Free Knowledge explores the social dynamics of indigenous cultures in maintaining agroecological knowledge and artistic design….the role of farmers in maintaining the biodiversity and robustness of seeds….the role of open access scholarly journals in liberating academic knowledge….and the ways in which freely shareable knowledge is important to our ecosystems, in helping us develop a post-carbon economy.
The essays in the volume take on some of the ritual catechisms of the IP bar, free-market economics and western modernity by reminding us that all creativity and knowledge are ultimately based in social life. Their free circulation is critical to creating value. Once knowledge is objectified and hoarded as a market asset, it starts to degrade, sometimes with disastrous consequences.
As Keith Aoki, an early legal commenator on plant genetics, wrote: “The irony is that germplasm’s value stemmed precisely from its non-commodification. Plant genetic diversity has been an invaluable resource to humans in preserving and developing a reliable food supply, and farmers could openly access germplasm for thousands of years in local and decentralized fashion.”
The commodification of seeds through patents – and the patenting of living organisms from bacteria to genetically engineered mammals – amounts to an arrogant imposition of scarcity economics on natural abundance. IP regimes are no assurance of access, social equity or ecological stewardship. IP in the hands of industry is mostly about proprietary control and private gain.
For too long, the larger implications of the marketization of knowledge have been ignored. But now that we’ve seen the harm caused by the patenting of “breast cancer susceptibility genes” and life-saving drugs, it’s time to develop more humane alternatives to antiquated IP laws.
Free Knowledge not only reviews the many unpleasant impacts of over-reaching, ethically challenged IP laws, it explains their deeply flawed epistemology for conceptualizing knowledge. No, the “lone genius” is not solely responsible for new creative works; a legacy of culture and science is a critical factor as well. Valuable knowledge is often created by entire communities over generations, or through networks of collaborators — consider free software communities, open design networks and indigenous societies.
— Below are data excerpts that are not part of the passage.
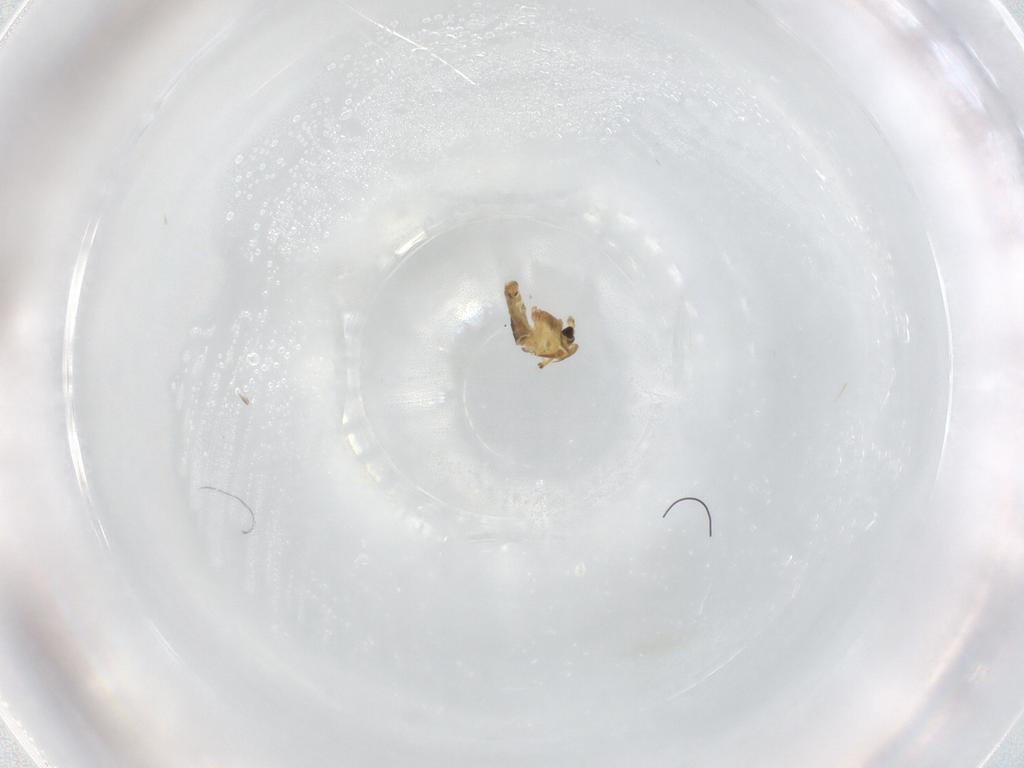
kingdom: Animalia
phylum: Arthropoda
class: Insecta
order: Diptera
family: Chironomidae
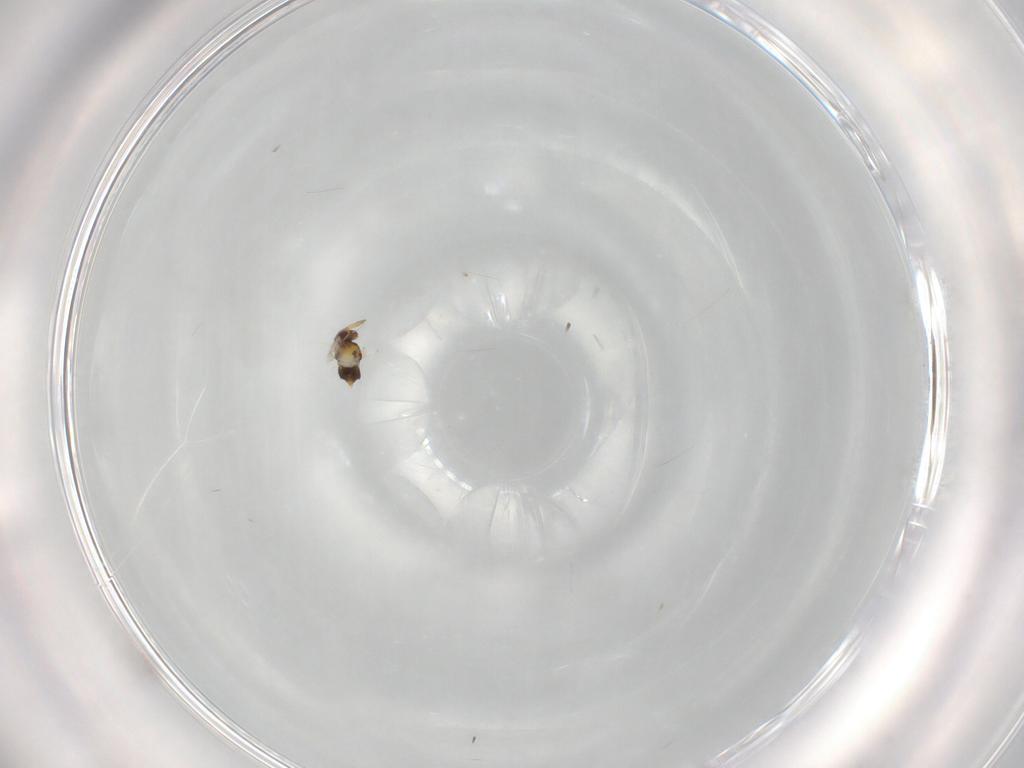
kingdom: Animalia
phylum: Arthropoda
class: Insecta
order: Hymenoptera
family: Aphelinidae
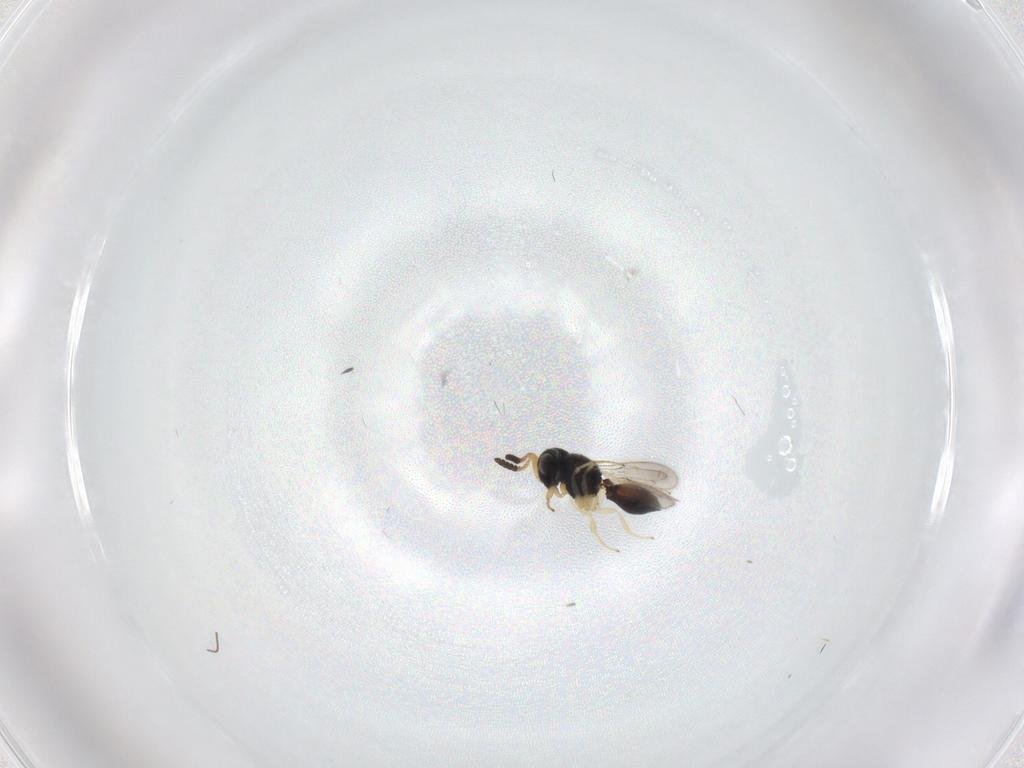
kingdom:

Why can’t IP law take these realities into account?
The imposition of intellectual property norms on us, often through violent government coercion and trade treaties, inflicts a great deal of harm. It needlessly withholds life-saving drugs from those who can’t afford them. It marginalizes and degrades the cultures that have been the historic stewards of biodiversity. It changes how people relate to the land and each other. It locks in an exploitative, extractive relationship between humans and ecosystems.
Free Knowledge is a welcome survey of such alarming impacts of IP law. For a new generation that missed an earlier generation of progressive IP tracts, the book is also a valuable introduction to some salutary alternatives.